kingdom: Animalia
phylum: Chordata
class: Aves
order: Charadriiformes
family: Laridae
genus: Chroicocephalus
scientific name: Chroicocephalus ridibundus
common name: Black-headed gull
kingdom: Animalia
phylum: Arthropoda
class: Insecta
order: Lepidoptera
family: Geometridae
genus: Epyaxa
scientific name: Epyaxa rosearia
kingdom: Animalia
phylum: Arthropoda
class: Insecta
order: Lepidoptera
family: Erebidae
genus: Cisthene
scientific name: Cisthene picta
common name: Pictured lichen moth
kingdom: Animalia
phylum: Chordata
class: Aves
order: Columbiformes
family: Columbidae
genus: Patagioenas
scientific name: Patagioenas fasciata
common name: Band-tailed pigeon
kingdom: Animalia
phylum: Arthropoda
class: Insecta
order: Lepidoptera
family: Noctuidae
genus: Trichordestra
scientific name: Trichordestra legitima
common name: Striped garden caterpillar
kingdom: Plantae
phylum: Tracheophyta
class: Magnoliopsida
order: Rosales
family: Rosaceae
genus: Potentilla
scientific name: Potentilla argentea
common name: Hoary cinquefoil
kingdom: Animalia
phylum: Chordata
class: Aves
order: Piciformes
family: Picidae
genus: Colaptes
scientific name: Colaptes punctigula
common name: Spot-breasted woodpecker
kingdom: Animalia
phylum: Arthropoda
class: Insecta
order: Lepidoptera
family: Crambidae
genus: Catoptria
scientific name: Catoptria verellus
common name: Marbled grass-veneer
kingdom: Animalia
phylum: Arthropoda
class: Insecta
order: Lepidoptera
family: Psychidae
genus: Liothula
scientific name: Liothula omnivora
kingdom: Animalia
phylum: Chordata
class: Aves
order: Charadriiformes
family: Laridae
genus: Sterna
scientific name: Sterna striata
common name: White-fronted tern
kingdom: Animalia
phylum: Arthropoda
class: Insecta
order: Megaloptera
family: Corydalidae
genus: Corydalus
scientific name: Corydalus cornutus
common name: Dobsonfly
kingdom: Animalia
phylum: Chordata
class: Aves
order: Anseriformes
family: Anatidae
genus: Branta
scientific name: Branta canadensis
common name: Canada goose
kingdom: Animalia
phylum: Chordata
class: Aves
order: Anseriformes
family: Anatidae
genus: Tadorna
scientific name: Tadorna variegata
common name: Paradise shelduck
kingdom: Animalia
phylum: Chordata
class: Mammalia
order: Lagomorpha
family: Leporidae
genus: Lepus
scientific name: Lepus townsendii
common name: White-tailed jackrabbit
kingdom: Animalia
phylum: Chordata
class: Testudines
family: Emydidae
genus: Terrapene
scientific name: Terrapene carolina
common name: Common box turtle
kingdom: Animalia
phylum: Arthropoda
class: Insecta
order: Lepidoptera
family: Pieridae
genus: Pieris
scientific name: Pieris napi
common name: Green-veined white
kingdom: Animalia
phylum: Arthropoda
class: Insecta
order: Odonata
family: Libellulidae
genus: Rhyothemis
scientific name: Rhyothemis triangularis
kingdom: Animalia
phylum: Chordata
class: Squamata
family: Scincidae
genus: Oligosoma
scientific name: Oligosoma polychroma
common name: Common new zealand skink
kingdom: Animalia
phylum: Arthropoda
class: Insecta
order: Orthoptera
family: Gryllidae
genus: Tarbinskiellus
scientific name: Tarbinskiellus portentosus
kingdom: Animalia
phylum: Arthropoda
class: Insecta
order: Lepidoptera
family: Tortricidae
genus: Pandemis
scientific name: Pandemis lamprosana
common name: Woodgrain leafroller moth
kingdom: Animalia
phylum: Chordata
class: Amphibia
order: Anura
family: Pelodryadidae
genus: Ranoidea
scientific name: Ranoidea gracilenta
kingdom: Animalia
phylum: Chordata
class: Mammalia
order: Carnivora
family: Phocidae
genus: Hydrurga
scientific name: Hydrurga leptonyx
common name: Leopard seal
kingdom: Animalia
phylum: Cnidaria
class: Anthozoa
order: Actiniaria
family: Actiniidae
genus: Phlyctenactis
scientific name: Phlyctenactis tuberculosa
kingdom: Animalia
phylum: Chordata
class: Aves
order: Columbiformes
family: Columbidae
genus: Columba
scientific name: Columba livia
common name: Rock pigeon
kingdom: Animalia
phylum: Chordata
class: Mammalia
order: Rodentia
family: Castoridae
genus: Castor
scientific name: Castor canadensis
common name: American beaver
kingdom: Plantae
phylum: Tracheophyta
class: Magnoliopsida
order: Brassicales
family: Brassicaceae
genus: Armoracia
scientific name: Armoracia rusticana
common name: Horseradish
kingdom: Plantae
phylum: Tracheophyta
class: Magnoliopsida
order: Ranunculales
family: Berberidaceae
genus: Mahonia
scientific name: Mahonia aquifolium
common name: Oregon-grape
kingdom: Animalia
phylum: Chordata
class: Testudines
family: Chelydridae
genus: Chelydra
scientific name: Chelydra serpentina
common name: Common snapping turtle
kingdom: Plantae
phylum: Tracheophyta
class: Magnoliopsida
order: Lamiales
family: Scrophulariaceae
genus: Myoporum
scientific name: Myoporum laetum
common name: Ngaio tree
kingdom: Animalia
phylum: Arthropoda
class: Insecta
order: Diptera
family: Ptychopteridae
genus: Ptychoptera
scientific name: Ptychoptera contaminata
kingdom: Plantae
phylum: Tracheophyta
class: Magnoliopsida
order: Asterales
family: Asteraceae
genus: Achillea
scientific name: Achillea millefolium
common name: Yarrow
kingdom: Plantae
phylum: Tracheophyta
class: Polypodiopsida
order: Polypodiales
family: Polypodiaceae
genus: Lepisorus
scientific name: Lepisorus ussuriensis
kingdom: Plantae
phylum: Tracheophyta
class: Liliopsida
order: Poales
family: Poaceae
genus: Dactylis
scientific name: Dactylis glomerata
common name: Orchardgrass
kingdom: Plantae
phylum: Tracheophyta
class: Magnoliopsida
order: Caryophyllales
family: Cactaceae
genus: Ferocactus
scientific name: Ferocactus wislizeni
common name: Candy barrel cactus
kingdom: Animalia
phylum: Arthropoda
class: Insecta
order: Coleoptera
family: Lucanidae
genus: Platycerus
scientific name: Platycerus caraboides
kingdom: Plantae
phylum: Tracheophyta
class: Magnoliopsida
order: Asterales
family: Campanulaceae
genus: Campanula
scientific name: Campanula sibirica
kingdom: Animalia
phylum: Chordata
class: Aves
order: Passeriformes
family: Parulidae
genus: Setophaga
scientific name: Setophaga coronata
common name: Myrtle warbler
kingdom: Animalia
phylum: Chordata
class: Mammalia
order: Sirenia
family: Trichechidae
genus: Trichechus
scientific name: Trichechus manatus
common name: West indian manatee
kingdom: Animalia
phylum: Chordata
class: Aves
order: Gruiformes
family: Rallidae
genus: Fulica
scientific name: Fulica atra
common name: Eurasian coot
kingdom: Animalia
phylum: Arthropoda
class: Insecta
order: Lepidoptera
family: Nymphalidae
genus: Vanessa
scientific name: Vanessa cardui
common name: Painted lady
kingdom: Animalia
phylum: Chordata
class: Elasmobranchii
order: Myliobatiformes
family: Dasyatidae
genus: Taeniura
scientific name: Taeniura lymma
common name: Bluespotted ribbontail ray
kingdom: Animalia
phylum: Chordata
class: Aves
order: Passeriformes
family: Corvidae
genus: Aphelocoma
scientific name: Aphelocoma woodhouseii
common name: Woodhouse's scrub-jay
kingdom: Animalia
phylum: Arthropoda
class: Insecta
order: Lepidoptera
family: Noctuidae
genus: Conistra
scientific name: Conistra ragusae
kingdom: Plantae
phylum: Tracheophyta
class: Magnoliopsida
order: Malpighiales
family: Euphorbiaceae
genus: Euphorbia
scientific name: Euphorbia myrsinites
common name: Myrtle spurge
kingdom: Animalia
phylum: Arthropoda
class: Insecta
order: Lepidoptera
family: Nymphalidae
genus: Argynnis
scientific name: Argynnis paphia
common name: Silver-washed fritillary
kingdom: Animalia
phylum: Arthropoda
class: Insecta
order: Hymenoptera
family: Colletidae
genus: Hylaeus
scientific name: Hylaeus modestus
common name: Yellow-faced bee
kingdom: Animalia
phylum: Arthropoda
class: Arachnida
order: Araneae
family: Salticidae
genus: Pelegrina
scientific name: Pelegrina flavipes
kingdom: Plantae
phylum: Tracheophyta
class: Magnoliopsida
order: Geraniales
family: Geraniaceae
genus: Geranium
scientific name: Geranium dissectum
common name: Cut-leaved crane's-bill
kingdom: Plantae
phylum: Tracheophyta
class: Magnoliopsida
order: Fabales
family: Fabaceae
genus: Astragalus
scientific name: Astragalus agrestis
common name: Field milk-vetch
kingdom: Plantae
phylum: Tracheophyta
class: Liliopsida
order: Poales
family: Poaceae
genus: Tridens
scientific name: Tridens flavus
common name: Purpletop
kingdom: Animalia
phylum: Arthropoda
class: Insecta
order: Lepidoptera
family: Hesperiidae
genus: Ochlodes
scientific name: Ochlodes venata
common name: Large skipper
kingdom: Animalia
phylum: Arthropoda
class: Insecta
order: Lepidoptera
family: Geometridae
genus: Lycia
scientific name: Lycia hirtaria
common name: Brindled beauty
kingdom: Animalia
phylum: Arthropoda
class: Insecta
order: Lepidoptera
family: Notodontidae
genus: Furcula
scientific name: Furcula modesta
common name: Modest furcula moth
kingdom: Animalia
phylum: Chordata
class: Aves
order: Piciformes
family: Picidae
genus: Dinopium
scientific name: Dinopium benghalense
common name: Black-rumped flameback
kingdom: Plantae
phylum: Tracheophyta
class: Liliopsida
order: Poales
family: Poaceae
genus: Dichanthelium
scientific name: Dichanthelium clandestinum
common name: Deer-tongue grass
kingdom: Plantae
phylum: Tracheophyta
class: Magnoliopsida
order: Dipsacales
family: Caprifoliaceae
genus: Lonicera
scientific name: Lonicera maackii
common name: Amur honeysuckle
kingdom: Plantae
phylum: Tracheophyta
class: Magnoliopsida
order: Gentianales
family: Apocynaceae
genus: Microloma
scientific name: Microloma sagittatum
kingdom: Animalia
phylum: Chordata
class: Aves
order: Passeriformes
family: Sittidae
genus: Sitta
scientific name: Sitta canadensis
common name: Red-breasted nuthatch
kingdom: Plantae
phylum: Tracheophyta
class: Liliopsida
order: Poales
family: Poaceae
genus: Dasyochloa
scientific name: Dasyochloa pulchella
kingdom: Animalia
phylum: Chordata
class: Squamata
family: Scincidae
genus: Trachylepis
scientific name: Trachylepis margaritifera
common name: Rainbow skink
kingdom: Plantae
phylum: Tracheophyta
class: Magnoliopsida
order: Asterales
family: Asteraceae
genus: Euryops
.....
◆ **TO BE DONE**
Render the data above as a JSON list of strings, from the line with "class: Amphibia" up to and including the line with "scientific name: Lepisorus ussuriensis". Use one string per line and leave out blank lines.

◆ **COMPLETE RESPONSE**
[
  "class: Amphibia",
  "order: Anura",
  "family: Pelodryadidae",
  "genus: Ranoidea",
  "scientific name: Ranoidea gracilenta",
  "kingdom: Animalia",
  "phylum: Chordata",
  "class: Mammalia",
  "order: Carnivora",
  "family: Phocidae",
  "genus: Hydrurga",
  "scientific name: Hydrurga leptonyx",
  "common name: Leopard seal",
  "kingdom: Animalia",
  "phylum: Cnidaria",
  "class: Anthozoa",
  "order: Actiniaria",
  "family: Actiniidae",
  "genus: Phlyctenactis",
  "scientific name: Phlyctenactis tuberculosa",
  "kingdom: Animalia",
  "phylum: Chordata",
  "class: Aves",
  "order: Columbiformes",
  "family: Columbidae",
  "genus: Columba",
  "scientific name: Columba livia",
  "common name: Rock pigeon",
  "kingdom: Animalia",
  "phylum: Chordata",
  "class: Mammalia",
  "order: Rodentia",
  "family: Castoridae",
  "genus: Castor",
  "scientific name: Castor canadensis",
  "common name: American beaver",
  "kingdom: Plantae",
  "phylum: Tracheophyta",
  "class: Magnoliopsida",
  "order: Brassicales",
  "family: Brassicaceae",
  "genus: Armoracia",
  "scientific name: Armoracia rusticana",
  "common name: Horseradish",
  "kingdom: Plantae",
  "phylum: Tracheophyta",
  "class: Magnoliopsida",
  "order: Ranunculales",
  "family: Berberidaceae",
  "genus: Mahonia",
  "scientific name: Mahonia aquifolium",
  "common name: Oregon-grape",
  "kingdom: Animalia",
  "phylum: Chordata",
  "class: Testudines",
  "family: Chelydridae",
  "genus: Chelydra",
  "scientific name: Chelydra serpentina",
  "common name: Common snapping turtle",
  "kingdom: Plantae",
  "phylum: Tracheophyta",
  "class: Magnoliopsida",
  "order: Lamiales",
  "family: Scrophulariaceae",
  "genus: Myoporum",
  "scientific name: Myoporum laetum",
  "common name: Ngaio tree",
  "kingdom: Animalia",
  "phylum: Arthropoda",
  "class: Insecta",
  "order: Diptera",
  "family: Ptychopteridae",
  "genus: Ptychoptera",
  "scientific name: Ptychoptera contaminata",
  "kingdom: Plantae",
  "phylum: Tracheophyta",
  "class: Magnoliopsida",
  "order: Asterales",
  "family: Asteraceae",
  "genus: Achillea",
  "scientific name: Achillea millefolium",
  "common name: Yarrow",
  "kingdom: Plantae",
  "phylum: Tracheophyta",
  "class: Polypodiopsida",
  "order: Polypodiales",
  "family: Polypodiaceae",
  "genus: Lepisorus",
  "scientific name: Lepisorus ussuriensis"
]